Turkey utilised that right on July 20, 1974, five days after a Greek junta carried out a coup against the Cypriot government in a bid to annex the island to Greece, an idea known as Enosis.
Yet, over four decades on, Turkish troops remain in the island’s north, a safe haven for Turkish Cypriots, where in 1983 locals declared the independence of the breakaway Turkish Republic of Northern Cyprus (TRNC).
“Turkey interfered in Cyprus to end the dream of Enosis, to stop the suffering and massacres of the Turkish community,” Cavusoglu said during an official visit to the Turkish Cypriot-controlled northern Nicosia on Tuesday, adding that Greek Cypriots have “proved the worries of the Turkish Cypriots were right.”
The Turkish foreign minister’s words will come as a reassurance for Turkish Cypriots who want to uphold the Treaty of Guarantee, an agreement the Greek Cypriot side says should be made obsolete. The topic is one of a handful of issues where the two sides have disagreed during UN-backed peace talks to establish a bizonal, bicommunal federation on the island.

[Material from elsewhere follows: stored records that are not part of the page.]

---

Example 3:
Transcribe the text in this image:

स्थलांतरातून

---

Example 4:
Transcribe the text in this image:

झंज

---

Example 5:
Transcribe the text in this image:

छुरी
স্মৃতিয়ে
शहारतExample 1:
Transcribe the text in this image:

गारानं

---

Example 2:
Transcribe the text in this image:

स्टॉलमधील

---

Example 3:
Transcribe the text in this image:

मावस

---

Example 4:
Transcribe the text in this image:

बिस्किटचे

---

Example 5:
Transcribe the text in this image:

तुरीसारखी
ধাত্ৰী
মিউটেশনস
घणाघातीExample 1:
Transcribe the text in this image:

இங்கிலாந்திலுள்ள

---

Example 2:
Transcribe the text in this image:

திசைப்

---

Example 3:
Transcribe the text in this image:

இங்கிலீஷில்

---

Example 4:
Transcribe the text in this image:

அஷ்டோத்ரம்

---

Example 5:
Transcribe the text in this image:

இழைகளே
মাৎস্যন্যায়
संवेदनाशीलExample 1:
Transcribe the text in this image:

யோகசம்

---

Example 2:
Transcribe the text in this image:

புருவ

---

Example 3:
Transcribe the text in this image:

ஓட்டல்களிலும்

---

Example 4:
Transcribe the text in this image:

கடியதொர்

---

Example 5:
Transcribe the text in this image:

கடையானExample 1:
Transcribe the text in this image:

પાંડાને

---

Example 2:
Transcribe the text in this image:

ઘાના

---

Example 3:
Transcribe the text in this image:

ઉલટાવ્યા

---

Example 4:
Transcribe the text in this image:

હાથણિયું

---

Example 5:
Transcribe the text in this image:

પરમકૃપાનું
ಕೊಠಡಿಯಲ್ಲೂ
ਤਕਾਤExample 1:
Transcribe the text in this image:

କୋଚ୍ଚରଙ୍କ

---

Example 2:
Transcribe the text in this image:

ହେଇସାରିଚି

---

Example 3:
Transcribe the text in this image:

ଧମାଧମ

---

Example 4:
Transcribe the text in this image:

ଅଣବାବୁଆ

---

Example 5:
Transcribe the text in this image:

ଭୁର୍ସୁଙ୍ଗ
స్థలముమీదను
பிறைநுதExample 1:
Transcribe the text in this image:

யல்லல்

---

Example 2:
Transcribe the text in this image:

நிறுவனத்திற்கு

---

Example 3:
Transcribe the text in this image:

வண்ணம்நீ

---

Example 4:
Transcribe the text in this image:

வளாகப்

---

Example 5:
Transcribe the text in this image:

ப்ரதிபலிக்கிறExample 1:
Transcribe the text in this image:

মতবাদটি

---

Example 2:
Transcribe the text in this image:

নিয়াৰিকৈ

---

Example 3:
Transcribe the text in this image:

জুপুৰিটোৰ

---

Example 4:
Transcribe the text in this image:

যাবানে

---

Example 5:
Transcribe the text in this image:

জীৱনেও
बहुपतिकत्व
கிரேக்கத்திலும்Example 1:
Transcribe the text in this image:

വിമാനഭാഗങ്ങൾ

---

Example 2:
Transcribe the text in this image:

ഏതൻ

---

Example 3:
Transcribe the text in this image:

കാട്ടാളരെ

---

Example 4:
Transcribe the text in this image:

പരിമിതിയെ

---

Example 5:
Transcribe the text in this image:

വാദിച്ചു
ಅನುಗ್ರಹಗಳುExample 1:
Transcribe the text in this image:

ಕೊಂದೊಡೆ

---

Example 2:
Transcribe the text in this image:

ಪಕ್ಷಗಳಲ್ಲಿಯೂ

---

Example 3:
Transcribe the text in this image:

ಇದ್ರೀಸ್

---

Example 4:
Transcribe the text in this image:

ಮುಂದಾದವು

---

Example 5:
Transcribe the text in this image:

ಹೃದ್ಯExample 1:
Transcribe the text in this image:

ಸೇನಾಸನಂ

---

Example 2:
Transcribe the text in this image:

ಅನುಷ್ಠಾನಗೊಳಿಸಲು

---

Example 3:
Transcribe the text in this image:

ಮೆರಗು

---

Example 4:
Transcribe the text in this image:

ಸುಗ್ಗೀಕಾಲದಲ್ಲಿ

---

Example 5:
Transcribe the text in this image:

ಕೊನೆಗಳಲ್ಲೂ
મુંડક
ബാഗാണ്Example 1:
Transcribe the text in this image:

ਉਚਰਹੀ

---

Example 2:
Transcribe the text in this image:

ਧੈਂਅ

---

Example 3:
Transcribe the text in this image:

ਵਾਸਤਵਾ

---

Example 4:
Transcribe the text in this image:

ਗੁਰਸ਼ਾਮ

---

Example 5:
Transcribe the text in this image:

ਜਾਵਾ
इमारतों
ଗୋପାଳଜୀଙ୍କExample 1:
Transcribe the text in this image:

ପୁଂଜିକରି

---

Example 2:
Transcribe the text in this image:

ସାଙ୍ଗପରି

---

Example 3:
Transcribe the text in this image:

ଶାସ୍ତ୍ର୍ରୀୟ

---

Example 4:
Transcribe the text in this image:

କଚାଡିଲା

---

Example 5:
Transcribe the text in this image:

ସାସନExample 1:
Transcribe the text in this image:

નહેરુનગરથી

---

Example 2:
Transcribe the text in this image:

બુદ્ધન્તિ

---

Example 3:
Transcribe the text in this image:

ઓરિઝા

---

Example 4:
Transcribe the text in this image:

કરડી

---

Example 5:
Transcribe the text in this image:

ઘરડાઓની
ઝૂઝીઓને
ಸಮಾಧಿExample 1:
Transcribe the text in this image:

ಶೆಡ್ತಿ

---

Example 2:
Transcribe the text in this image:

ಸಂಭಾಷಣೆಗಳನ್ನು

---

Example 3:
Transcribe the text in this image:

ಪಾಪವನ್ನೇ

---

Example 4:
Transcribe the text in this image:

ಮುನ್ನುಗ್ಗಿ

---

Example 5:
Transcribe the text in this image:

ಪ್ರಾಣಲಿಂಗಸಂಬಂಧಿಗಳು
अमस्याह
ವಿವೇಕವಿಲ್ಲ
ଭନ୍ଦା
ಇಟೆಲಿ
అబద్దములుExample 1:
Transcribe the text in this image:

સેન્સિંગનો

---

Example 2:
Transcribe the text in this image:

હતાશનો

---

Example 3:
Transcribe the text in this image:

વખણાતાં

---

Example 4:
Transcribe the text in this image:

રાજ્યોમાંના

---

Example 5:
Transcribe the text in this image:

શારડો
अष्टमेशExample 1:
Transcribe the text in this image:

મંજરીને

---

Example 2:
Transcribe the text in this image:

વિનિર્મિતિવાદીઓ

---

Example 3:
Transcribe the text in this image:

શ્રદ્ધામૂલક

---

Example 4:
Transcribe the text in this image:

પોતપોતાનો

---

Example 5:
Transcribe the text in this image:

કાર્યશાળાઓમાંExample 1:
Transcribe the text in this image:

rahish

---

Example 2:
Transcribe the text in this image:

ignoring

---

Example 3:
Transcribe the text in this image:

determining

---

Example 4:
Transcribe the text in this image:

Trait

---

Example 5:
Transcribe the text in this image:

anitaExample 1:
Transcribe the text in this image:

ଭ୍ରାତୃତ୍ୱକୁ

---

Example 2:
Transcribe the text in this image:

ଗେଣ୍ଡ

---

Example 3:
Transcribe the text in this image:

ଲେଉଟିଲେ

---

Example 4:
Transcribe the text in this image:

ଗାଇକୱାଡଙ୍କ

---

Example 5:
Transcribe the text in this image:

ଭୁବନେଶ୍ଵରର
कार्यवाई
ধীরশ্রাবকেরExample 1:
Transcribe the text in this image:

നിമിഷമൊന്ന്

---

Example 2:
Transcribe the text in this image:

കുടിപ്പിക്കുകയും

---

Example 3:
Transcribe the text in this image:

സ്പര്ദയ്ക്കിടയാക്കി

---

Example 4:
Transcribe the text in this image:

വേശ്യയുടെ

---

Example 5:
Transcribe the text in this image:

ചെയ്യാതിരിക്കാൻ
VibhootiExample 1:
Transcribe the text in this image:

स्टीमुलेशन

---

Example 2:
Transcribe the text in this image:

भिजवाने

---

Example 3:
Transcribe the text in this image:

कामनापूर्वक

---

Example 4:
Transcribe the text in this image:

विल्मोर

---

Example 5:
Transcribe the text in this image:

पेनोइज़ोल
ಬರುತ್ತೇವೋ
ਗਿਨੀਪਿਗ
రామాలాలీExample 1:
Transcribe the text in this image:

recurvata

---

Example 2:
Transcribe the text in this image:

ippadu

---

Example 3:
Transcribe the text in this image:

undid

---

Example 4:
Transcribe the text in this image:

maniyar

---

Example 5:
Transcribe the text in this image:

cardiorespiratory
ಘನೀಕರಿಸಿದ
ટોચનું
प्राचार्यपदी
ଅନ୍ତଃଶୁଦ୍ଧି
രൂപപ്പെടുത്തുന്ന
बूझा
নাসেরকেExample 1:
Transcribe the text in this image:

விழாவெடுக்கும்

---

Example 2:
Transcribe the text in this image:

Last week, peace talks stalled when Greek Cypriot leader, Nicos Anastasiades, stormed out of a meeting with his Turkish Cypriot counterpart, Mustafa Akinci. Akinci had brought up the issue of Greek Cypriot schools marking a controversial 1950 referendum in which Greek Cypriots voted in favour of Enosis.
Referring to the Greek Cypriot administration's decision to commemorate the day, Cavusoglu also told reporters that it confirms how Turkey is “right” on its concerns over security on the island as a guarantor state.